GIVEN TEXT:
● ● ● ● ● ● ●
Minor instances of chalcocite and lesser base metals were also
observed. MDH099 drilled on the same section observed a volcanic
breccia overprinting the mineral system resulting in lower grades
(29 meters @ 0.66 g/t Au & 0.31% Cu). Mineralisation is present
down hole as magnetite clasts within the volcanic breccia.
MDH-100A was successful in targeting
mineralisation outside the previously interpreted magnetic model at
significant depth. Insufficient drilling on the section has not
allowed for true widths to be determined as this time, intervals
are reported as down hole.
The information in this report that relates to
Exploration Results at the Mabilo Project is based upon information
prepared by or under the supervision of Robert Ayres BSc (Hons), who is a Qualified
Person and a Competent Person. Mr Ayres is a member of the
Australian Institute of Geoscientists and a full-time employee of
Mt Labo Exploration and Development Company, a Philippine mining
company, and an associate company of RTG Mining Limited. Mr Ayres
has sufficient experience that is relevant to the style of
mineralisation and type of deposit under consideration and to the
activity being undertaken, to qualify as a Competent Person as
defined in the 2012 Edition of the "Australasian Code for Reporting
of Exploration Results, Mineral Resources and Ore Reserves" and to
qualify as a "Qualified Person" under National Instrument 43-101 -
Standards of Disclosure for Mineral Projects ("NI 43-101"). Mr.
● ● ● ● ● ● ●
MATERIAL SUPPLIED:
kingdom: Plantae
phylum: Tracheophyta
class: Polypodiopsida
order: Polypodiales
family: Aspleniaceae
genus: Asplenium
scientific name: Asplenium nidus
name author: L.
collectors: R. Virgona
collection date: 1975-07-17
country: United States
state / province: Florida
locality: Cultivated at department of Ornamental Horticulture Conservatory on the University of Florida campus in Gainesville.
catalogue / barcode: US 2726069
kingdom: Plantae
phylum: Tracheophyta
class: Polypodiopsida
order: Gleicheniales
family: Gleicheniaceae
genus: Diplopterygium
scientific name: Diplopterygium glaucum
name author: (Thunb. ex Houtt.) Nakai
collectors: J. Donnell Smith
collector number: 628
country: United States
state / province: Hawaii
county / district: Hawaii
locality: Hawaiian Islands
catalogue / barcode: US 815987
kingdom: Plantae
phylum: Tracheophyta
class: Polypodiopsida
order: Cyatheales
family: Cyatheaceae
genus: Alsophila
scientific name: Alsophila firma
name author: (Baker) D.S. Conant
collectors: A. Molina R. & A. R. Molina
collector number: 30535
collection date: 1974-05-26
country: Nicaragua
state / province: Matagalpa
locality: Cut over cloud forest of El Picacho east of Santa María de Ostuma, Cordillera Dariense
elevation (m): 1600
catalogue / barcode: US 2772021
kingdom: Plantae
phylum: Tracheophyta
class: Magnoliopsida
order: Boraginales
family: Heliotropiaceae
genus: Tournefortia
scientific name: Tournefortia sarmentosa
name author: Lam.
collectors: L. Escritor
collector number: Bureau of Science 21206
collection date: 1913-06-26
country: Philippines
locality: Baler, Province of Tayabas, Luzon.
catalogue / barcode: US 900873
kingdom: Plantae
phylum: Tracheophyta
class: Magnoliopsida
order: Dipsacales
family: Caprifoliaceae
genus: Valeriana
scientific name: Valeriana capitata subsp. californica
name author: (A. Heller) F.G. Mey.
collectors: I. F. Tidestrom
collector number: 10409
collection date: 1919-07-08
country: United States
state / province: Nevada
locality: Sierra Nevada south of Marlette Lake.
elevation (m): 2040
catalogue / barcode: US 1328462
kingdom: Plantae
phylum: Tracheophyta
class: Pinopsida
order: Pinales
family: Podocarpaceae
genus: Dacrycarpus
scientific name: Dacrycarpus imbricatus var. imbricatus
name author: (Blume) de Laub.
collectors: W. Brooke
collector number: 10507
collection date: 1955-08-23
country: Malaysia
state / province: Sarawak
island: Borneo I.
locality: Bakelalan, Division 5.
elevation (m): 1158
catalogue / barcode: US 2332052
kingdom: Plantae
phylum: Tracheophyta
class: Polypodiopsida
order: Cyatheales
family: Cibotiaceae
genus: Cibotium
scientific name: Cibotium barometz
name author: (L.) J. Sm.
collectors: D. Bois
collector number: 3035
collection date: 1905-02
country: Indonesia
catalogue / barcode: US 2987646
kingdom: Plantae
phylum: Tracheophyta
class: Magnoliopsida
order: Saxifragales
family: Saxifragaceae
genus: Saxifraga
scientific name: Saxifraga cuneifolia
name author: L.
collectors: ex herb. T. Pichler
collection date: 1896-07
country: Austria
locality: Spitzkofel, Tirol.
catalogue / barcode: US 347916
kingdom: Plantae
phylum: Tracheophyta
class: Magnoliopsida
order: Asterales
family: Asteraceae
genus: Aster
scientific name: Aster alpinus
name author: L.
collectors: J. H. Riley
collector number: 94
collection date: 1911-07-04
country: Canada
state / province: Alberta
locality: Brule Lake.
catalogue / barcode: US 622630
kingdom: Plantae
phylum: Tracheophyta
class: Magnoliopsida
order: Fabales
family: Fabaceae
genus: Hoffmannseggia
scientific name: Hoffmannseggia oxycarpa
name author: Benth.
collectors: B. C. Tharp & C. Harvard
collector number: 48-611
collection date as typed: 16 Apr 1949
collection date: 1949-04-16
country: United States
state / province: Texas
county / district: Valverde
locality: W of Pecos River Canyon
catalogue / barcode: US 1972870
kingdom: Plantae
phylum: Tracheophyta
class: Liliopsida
● ● ● ● ● ● ●
According to the exploration report, which professional body counts Robert Ayres as a member?

The Australian Institute of Geoscientists.